-- Opening Marker --

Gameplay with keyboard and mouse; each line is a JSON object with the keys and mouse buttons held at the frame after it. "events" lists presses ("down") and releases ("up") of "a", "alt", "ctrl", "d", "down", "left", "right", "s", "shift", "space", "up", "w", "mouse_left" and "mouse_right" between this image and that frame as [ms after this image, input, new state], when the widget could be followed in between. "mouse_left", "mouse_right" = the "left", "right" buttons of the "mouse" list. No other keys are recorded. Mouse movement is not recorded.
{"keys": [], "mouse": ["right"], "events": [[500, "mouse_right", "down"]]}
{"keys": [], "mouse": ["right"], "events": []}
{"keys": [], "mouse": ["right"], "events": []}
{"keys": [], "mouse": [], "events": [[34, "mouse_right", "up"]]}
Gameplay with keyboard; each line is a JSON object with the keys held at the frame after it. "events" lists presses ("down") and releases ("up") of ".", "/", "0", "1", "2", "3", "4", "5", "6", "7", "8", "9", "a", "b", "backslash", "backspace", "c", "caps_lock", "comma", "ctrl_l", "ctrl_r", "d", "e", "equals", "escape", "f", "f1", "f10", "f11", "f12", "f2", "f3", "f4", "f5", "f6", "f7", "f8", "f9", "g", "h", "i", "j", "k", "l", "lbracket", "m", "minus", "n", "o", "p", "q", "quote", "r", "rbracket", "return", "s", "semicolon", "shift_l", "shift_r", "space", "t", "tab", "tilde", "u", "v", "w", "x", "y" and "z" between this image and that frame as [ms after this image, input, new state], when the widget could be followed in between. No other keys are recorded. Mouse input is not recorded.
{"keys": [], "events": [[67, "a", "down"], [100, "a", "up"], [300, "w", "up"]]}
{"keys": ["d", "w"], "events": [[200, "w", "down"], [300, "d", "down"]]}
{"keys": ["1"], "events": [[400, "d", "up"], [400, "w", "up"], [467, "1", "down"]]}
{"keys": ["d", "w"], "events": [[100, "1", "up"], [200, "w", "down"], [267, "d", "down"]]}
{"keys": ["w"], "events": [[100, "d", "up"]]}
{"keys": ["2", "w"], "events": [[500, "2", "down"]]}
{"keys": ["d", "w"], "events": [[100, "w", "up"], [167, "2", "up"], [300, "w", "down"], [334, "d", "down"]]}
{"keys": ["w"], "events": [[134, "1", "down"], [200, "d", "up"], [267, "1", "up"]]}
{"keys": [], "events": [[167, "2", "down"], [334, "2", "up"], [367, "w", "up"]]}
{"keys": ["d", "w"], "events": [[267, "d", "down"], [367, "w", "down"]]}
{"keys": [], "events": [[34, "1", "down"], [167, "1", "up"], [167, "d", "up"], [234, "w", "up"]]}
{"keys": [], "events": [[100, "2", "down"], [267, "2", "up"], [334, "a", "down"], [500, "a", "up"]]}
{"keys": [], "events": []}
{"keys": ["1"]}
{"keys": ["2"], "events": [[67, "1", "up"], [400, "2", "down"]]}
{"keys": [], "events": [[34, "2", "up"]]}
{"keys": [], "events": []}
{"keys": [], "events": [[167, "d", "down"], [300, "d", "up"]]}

-- Closing Marker --

■ **Problem statement**
Write down all the entries again without a single difference.

■ **Reply to the exercise**
Gameplay with keyboard and mouse; each line is a JSON object with the keys and mouse buttons held at the frame after it. "events" lists presses ("down") and releases ("up") of "a", "alt", "ctrl", "d", "down", "left", "right", "s", "shift", "space", "up", "w", "mouse_left" and "mouse_right" between this image and that frame as [ms after this image, input, new state], when the widget could be followed in between. "mouse_left", "mouse_right" = the "left", "right" buttons of the "mouse" list. No other keys are recorded. Mouse movement is not recorded.
{"keys": [], "mouse": ["right"], "events": [[500, "mouse_right", "down"]]}
{"keys": [], "mouse": ["right"], "events": []}
{"keys": [], "mouse": ["right"], "events": []}
{"keys": [], "mouse": [], "events": [[34, "mouse_right", "up"]]}
Gameplay with keyboard; each line is a JSON object with the keys held at the frame after it. "events" lists presses ("down") and releases ("up") of ".", "/", "0", "1", "2", "3", "4", "5", "6", "7", "8", "9", "a", "b", "backslash", "backspace", "c", "caps_lock", "comma", "ctrl_l", "ctrl_r", "d", "e", "equals", "escape", "f", "f1", "f10", "f11", "f12", "f2", "f3", "f4", "f5", "f6", "f7", "f8", "f9", "g", "h", "i", "j", "k", "l", "lbracket", "m", "minus", "n", "o", "p", "q", "quote", "r", "rbracket", "return", "s", "semicolon", "shift_l", "shift_r", "space", "t", "tab", "tilde", "u", "v", "w", "x", "y" and "z" between this image and that frame as [ms after this image, input, new state], when the widget could be followed in between. No other keys are recorded. Mouse input is not recorded.
{"keys": [], "events": [[67, "a", "down"], [100, "a", "up"], [300, "w", "up"]]}
{"keys": ["d", "w"], "events": [[200, "w", "down"], [300, "d", "down"]]}
{"keys": ["1"], "events": [[400, "d", "up"], [400, "w", "up"], [467, "1", "down"]]}
{"keys": ["d", "w"], "events": [[100, "1", "up"], [200, "w", "down"], [267, "d", "down"]]}
{"keys": ["w"], "events": [[100, "d", "up"]]}
{"keys": ["2", "w"], "events": [[500, "2", "down"]]}
{"keys": ["d", "w"], "events": [[100, "w", "up"], [167, "2", "up"], [300, "w", "down"], [334, "d", "down"]]}
{"keys": ["w"], "events": [[134, "1", "down"], [200, "d", "up"], [267, "1", "up"]]}
{"keys": [], "events": [[167, "2", "down"], [334, "2", "up"], [367, "w", "up"]]}
{"keys": ["d", "w"], "events": [[267, "d", "down"], [367, "w", "down"]]}
{"keys": [], "events": [[34, "1", "down"], [167, "1", "up"], [167, "d", "up"], [234, "w", "up"]]}
{"keys": [], "events": [[100, "2", "down"], [267, "2", "up"], [334, "a", "down"], [500, "a", "up"]]}
{"keys": [], "events": []}
{"keys": ["1"]}
{"keys": ["2"], "events": [[67, "1", "up"], [400, "2", "down"]]}
{"keys": [], "events": [[34, "2", "up"]]}
{"keys": [], "events": []}
{"keys": [], "events": [[167, "d", "down"], [300, "d", "up"]]}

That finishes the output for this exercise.